課題 日米の教育政策の展開を踏まえて、今後の我が国の教育制度において最も解決しなければならない課題、望ましい教育政策・改革の方向性について、あなたの考えを論述してください(1200〜2000字程度)。


※論述のポイント

①あなたが考える現在の教育の課題は何か

 →これまでの講義の内容、ご自身のこれまでの経験、近年ニュース等で取り上げられる問題などを参考に


②その課題がどのような背景や要因によって生じているか

→社会状況の変化、求められるものの変化、問題の顕在化(これまで問題とされなかったことが問題視されるようになった・・・)など


③今後必要な政策や改革はどのようなものか

→①の課題を解決するため(②を踏まえて)どのような制度や仕組みが求められるか、その理由や予想される効果についても

 

※論述の際に留意すること

①できるだけ政策や制度といった観点から論述することが求められます。「教員の意識を変える」、「子どもの意欲を高める」、「学校の考え方を見直す」「社会の雰囲気を変える」といった個別的、抽象的な論述にならないように留意して下さい。「意識」や「考え方」を問題視する場合も、そのためにどのような条件や環境が必要かといったことに着目して下さい。

例)「教師の多忙化」という課題

→それぞれの先生が効率的に仕事をするように心がけることが必要:×

→教員が効率的に仕事をすることができるよう、各学校で○○の人材を活用できる仕組みを導入する:○


②できる限り文献や新聞記事、各種データ等を参考に論じることが望ましいです(特に①や②の課題や背景の論述について)。その場合、参考にした文献等は必ず明記するようにしてください。



○提出期限は令和6年2月9日(金)です。

①現在の教育の課題

 現在の教育制度における課題の一つは、教育格差の拡大である。これは特に経済的な背景に基づく格差が、生徒の学習成果や将来の機会に影響を与えていると言える。経済的に恵まれない環境にいる生徒が、質の高い教育を受ける機会が制約されている状況が顕在化している。


②背景や要因

 この教育格差の背後には、社会経済的な要因が影響している。例えば、教育予算の不均衡や教育機会の差、地域ごとの学校の質の違いが挙げられる。例えば、秋田県(人口95万人程度)のR5年度当初予算概要(★R5当初予算概要.pdf (akita.lg.jp))を見ると教育・人づくりの予算項目の充実度に目を見張るものがある。沖縄県(人口145万人程度)の教育予算(r5tousyoyosannnopoinnto.pdf (pref.okinawa.jp))は約1700億円であるものの秋田県のような充実性に劣るような印象を受ける。その結果として、秋田県では学力テストでの順位が全国トップクラスであり、沖縄県では、最下位に低迷している状況が継続している状況にある。両県は地域性などに差があるものの、同じ義務教育の範囲でおいても、学力テストの成績に差があることからも、沖縄の社会経済的な要因が影響していると言えるのではないか。また、近年のデジタル化や情報技術の進化が、経済的に恵まれた家庭の子どもたちに先行して提供されていることも一因である。これにより、情報へのアクセスやスキルの差が広がっている。


③必要な政策や改革

 課題解決のためには、以下の方向性が重要である。

・教育予算の再配分:教育予算や地域や学校ごとに公平に再配分し、経済的に不利な状況にある学校に十分な資源を提供する政策が必要である。これにより質の高い教育があらゆる生徒に平等に提供される。

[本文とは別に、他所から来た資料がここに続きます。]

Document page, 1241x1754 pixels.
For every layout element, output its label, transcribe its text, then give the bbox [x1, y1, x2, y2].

・デジタル教育の普及:デジタル教材やオンライン学習の普及を促進し、すべての生徒が最新の情報技術にアクセスできるようにすべきである。これにより、生徒の情報スキルの向上や学習環境の均等化が期待できる。


文献データの参照

 近年の文献や報道によれば、OECD(経済協力開発機構)の調査データが教育格差の拡大を指定している。日本 | Education at a Glance 2021 : OECD Indicators | OECD iLibrary (oecd-ilibrary.org) こちらで、特質すべきは、OECD加盟国の中で、GDPに占める教育支出の割合が最も低い下位25%の国に入ることである。教育投資に対して消極的な教育政策をとってきた証左であると言えるだろう。


結論:

 教育格差の解消には、教育予算の再配分やデジタル教育の普及といった具体的な政策が必要である。これにより、すべての生徒が平等な教育機会を享受し、将来の成功に向けて平等なスタートラインが築かれることが期待される。他方、地域の経済力の差により、財政力のある自治体では、教育予算の配分を高めることもできることから、根本的には、自治体の財政力と教育格差は相関があることも考慮に入れて、解消に向けて議論することが大切であると考える。さらに、親の経済力によっては、平等に享受される教育水準以上の教育投資を子供に与えることができることからも、現実的には、完全に平等となる状況を資本主義社会で実現することは難しいと言えるだろう。